Também a Ordem dos Advogados (OA) refere que a ENCC «tem laivos de prepotência processual» pela falta da estratégia de implementação de um verdadeiro plano de ação. A corroborar, descreve as já existentes e múltiplas iniciativas legislativas, das quais destaco o célebre ‘Pacote Cravinho’ em 2006 e a Lei 83/2017, sobre branqueamento de capitais. Pelo meio, produz múltiplas críticas e sugestões construtivas em diversos aspetos como (i) o ‘educar para a cidadania’, (ii) os ‘megaprocessos’, (iii) as documentações orais e registos áudio ou audiovisual, (iv) a necessidade de criação de programas de Compliance na Administração Pública e (v) a Lei do Cibercrime (buscas online).

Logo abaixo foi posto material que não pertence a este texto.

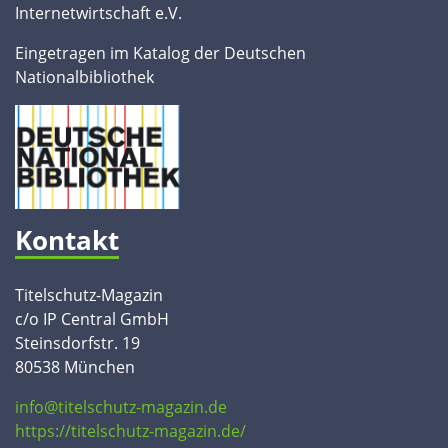
Internetwirtschaft e.V.
Eingetragen im Katalog der Deutschen
Nationalbibliothek
Kontakt
Titelschutz-Magazin
c/o IP Central GmbH
Steinsdorfstr. 19
80538 München
info@titelschutz-magazin.de
https://titelschutz-magazin.de/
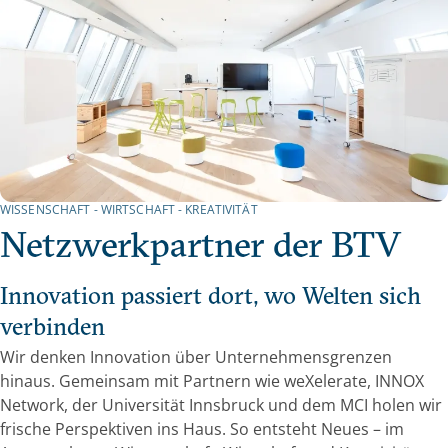
WISSENSCHAFT - WIRTSCHAFT - KREATIVITÄT
Netzwerkpartner der BTV
Innovation passiert dort, wo Welten sich
verbinden
Wir denken Innovation über Unternehmensgrenzen
hinaus. Gemeinsam mit Partnern wie weXelerate, INNOX
Network, der Universität Innsbruck und dem MCI holen wir
frische Perspektiven ins Haus. So entsteht Neues – im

Adicionalmente, a OA ainda salienta diversas incongruências, com uma surpresa que também é minha):

• Em 2020, existiram alterações à LOPTC (Lei da Organização e Processo do Tribunal de Contas) aumentando o limite prévio de vistos do Tribunal de Contas para os contratos públicos de 350 mil euros para 750 mil euros e isentando de fiscalização prévia pelo TC de contratos referentes a empreitadas e fiscalização de obras quanto a habitação acessível ou pública ou alojamento estudantil;

• o Regime Jurídico das Parcerias Público Privadas (D 111/2012) ter sido alterado pelo DL 170/2019 introduzindo Norma Interpretativa referindo que o regime não é aplicável a municípios ou regiões autónomas ou entidades que estes tenham criado e, por incrível que pareça, com efeitos retroativos, ou seja desde 2012!

• A criação de mais um organismo – Agência de Prevenção à Corrupção, em vez de se limitar a incrementar o papel do Conselho de Prevenção da Corrupção (criado pela Lei 54/2008 junto do TC) com recursos humanos e financeiros.

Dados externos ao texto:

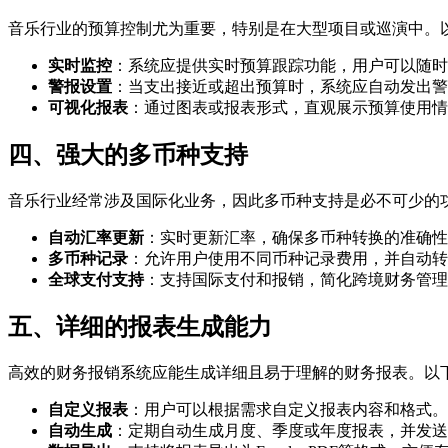
音乐行业的预算控制尤为重要，特别是在大型项目或巡演中。
实时监控
：系统应提供实时预算跟踪功能，用户可以随时
警报设置
：当支出接近或超出预算时，系统应自动发出警
可视化报表
：通过图表或报表形式，直观展示预算使用情
四、强大的多币种支持
音乐行业经常涉及国际化业务，因此多币种支持是必不可少的
自动汇率更新
：实时更新汇率，确保多币种转换的准确性
多币种记录
：允许用户使用不同币种记录费用，并自动转
全球支付支持
：支持国际支付和报销，简化跨境财务管理
五、详细的报表生成能力
高效的财务报销系统应能生成详细且易于理解的财务报表。以
自定义报表
：用户可以根据需求自定义报表内容和格式。
自动生成
：定期自动生成月度、季度或年度报表，并发送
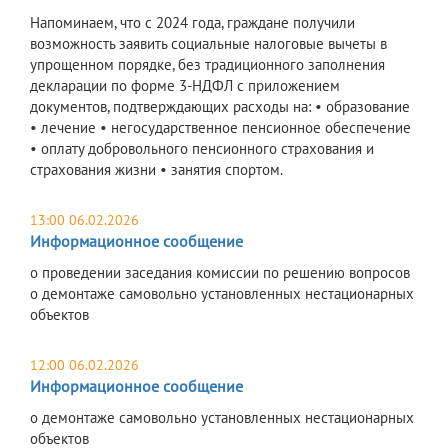
Напоминаем, что с 2024 года, граждане получили
возможность заявить социальные налоговые вычеты в
упрощенном порядке, без традиционного заполнения
декларации по форме 3-НДФЛ с приложением
документов, подтверждающих расходы на: • образование
• лечение • негосударственное пенсионное обеспечение
• оплату добровольного пенсионного страхования и
страхования жизни • занятия спортом.
13:00 06.02.2026
Информационное сообщение
о проведении заседания комиссии по решению вопросов
о демонтаже самовольно установленных нестационарных
объектов
12:00 06.02.2026
Информационное сообщение
о демонтаже самовольно установленных нестационарных
объектов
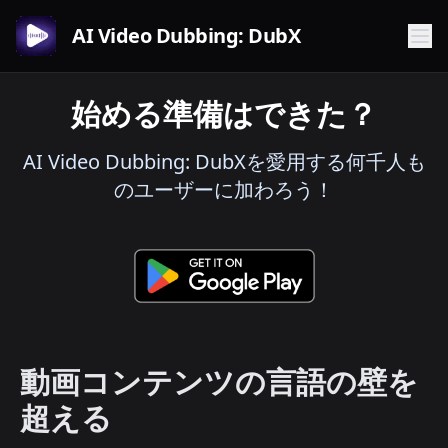
AI Video Dubbing: DubX
始める準備はできた？
AI Video Dubbing: DubXを愛用する何千人も
のユーザーに加わろう！
動画コンテンツの言語の壁を
超える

Em suma, ficamos com a ideia de que isto do combate à corrupção é basicamente uma ideia meritória e que basta produzir legislação para ficarmos de bem com as nossas consciências. Quando passamos ao concreto do seu combate, constatamos diversas práticas que nos deveriam envergonhar enquanto coletivo, cimentando mais dúvidas que certezas sobre a eficácia do combate, sobretudo em vésperas de recebermos largas dezenas de milhares de milhões de euros da União Europeia.

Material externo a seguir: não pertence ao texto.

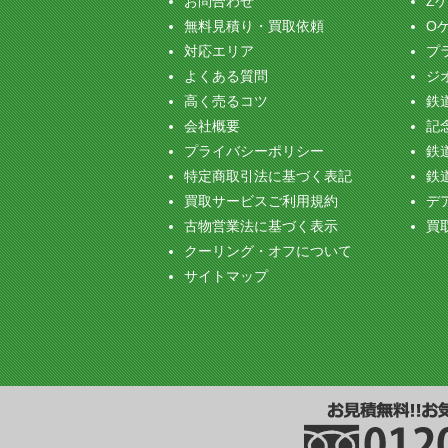
お問合わせ
Z
無料見積り・買取依頼
O
対応エリア
プ
よくある質問
ジ
高く売るコツ
鉄
会社概要
記念
プライバシーポリシー
鉄
特定商取引法に基づく表記
鉄
買取サービスご利用規約
デ
古物営業法に基づく表示
買
クーリング・オフについて
サイトマップ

P.S. – Depois do fiasco da vacina da gripe que só em Portugal não tem consequências porque somos um país de ‘gajos porreiros’, esta semana teve sucessivas entrevistas da ministra Temido a garantir que o Governo tem planos para a distribuição da vacina da covid. Depois dos insucessos na proteção dos lares, na mistificação da origem das contaminações com as famílias responsáveis por 68% dos contágios que determinam medidas de confinamento ruinosas para a economia mas em que posteriormente se descobre que em 81% não se conhece a origem, acham mesmo que existem credenciais governativas sobre planeamento que nos tranquilizem?